### Assignment:
Only one span is wanted from the lines below: from the one with "VOITURE PAR MARQUE" up to and including the one with "Mario Correa Bascuñán". Copy it exactly, without images.

(Page-level text extractions)
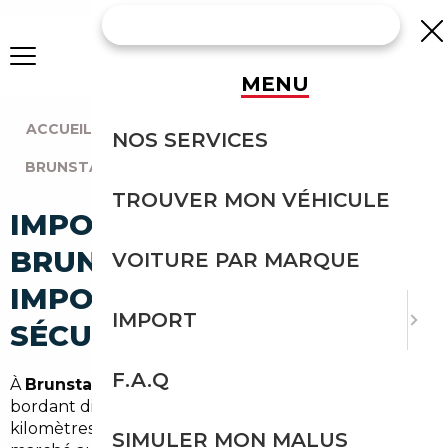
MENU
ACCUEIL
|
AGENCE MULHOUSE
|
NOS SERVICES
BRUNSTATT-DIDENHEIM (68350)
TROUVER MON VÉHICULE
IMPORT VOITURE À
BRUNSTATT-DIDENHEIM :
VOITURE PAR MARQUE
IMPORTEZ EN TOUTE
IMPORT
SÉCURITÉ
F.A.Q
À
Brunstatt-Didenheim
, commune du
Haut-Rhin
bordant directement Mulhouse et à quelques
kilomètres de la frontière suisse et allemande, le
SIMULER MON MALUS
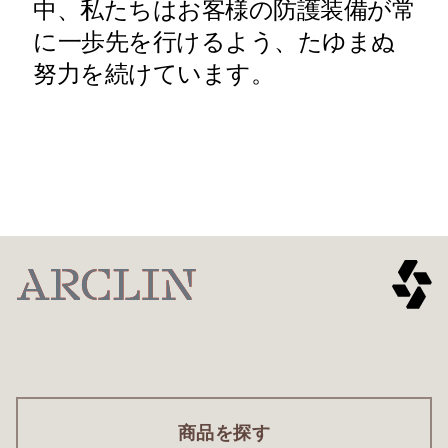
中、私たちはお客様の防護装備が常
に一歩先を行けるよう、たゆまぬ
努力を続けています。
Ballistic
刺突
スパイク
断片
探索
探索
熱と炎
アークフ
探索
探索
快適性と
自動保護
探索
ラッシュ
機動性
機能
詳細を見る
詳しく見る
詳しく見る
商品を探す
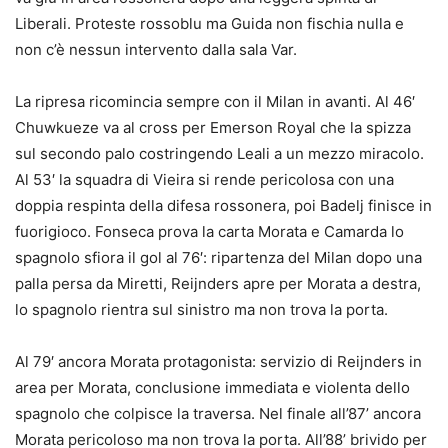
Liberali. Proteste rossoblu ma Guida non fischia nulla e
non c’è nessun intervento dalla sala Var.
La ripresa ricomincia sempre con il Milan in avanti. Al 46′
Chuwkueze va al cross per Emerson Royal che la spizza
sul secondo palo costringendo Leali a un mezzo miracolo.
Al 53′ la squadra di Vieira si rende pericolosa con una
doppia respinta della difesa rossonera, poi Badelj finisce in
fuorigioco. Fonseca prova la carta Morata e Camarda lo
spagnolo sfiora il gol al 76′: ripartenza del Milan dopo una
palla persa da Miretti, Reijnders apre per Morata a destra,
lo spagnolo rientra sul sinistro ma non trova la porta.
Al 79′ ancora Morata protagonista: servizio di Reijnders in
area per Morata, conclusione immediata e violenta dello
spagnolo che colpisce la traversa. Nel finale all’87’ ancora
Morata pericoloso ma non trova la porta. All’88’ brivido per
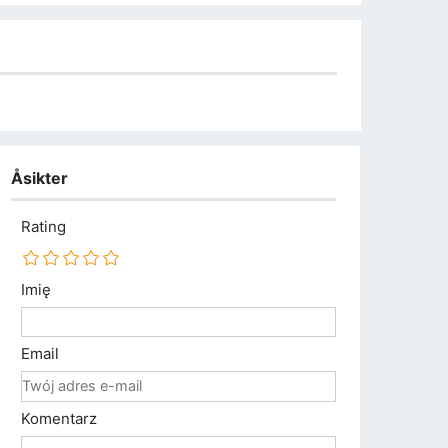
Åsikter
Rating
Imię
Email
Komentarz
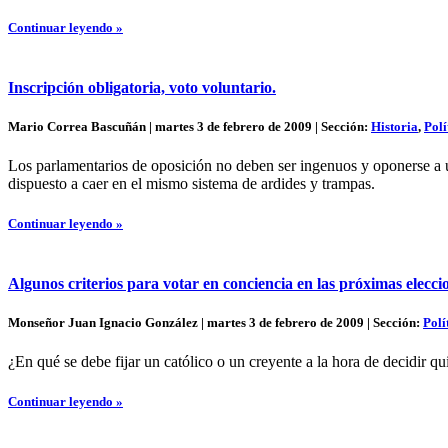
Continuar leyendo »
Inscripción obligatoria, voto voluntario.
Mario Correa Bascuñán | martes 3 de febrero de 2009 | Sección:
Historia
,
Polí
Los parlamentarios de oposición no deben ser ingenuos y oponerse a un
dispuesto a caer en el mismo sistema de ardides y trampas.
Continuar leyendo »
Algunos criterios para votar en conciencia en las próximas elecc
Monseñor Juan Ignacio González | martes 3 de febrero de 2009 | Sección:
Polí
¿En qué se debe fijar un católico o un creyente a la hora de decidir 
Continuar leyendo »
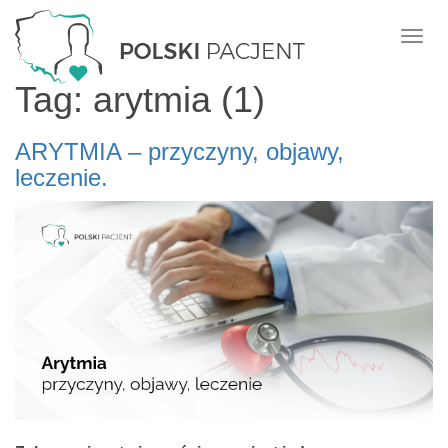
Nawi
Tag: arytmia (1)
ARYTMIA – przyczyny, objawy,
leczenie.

---

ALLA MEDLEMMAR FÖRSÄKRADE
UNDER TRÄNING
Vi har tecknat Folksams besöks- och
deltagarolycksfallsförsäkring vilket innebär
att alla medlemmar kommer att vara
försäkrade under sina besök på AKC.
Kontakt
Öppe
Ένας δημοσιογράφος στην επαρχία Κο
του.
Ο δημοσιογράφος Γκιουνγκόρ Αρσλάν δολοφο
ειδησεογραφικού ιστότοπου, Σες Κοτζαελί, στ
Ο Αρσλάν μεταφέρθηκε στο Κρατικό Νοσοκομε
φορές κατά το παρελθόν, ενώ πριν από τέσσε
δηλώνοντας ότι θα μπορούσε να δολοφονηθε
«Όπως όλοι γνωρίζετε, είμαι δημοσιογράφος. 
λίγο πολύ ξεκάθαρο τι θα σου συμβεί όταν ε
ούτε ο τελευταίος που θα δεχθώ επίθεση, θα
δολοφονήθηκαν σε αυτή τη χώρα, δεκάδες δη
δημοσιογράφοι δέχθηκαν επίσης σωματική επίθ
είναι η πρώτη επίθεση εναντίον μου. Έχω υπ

### Task output:
VOITURE PAR MARQUE
IMPORTEZ EN TOUTE
IMPORT
SÉCURITÉ
F.A.Q
À
Brunstatt-Didenheim
, commune du
Haut-Rhin
bordant directement Mulhouse et à quelques
kilomètres de la frontière suisse et allemande, le
SIMULER MON MALUS
中、私たちはお客様の防護装備が常
に一歩先を行けるよう、たゆまぬ
努力を続けています。
Ballistic
刺突
スパイク
断片
探索
探索
熱と炎
アークフ
探索
探索
快適性と
自動保護
探索
ラッシュ
機動性
機能
詳細を見る
詳しく見る
詳しく見る
商品を探す
Liberali. Proteste rossoblu ma Guida non fischia nulla e
non c’è nessun intervento dalla sala Var.
La ripresa ricomincia sempre con il Milan in avanti. Al 46′
Chuwkueze va al cross per Emerson Royal che la spizza
sul secondo palo costringendo Leali a un mezzo miracolo.
Al 53′ la squadra di Vieira si rende pericolosa con una
doppia respinta della difesa rossonera, poi Badelj finisce in
fuorigioco. Fonseca prova la carta Morata e Camarda lo
spagnolo sfiora il gol al 76′: ripartenza del Milan dopo una
palla persa da Miretti, Reijnders apre per Morata a destra,
lo spagnolo rientra sul sinistro ma non trova la porta.
Al 79′ ancora Morata protagonista: servizio di Reijnders in
area per Morata, conclusione immediata e violenta dello
spagnolo che colpisce la traversa. Nel finale all’87’ ancora
Morata pericoloso ma non trova la porta. All’88’ brivido per
Åsikter
Rating
Imię
Email
Komentarz
Continuar leyendo »
Inscripción obligatoria, voto voluntario.
Mario Correa Bascuñán | martes 3 de febrero de 2009 | Sección:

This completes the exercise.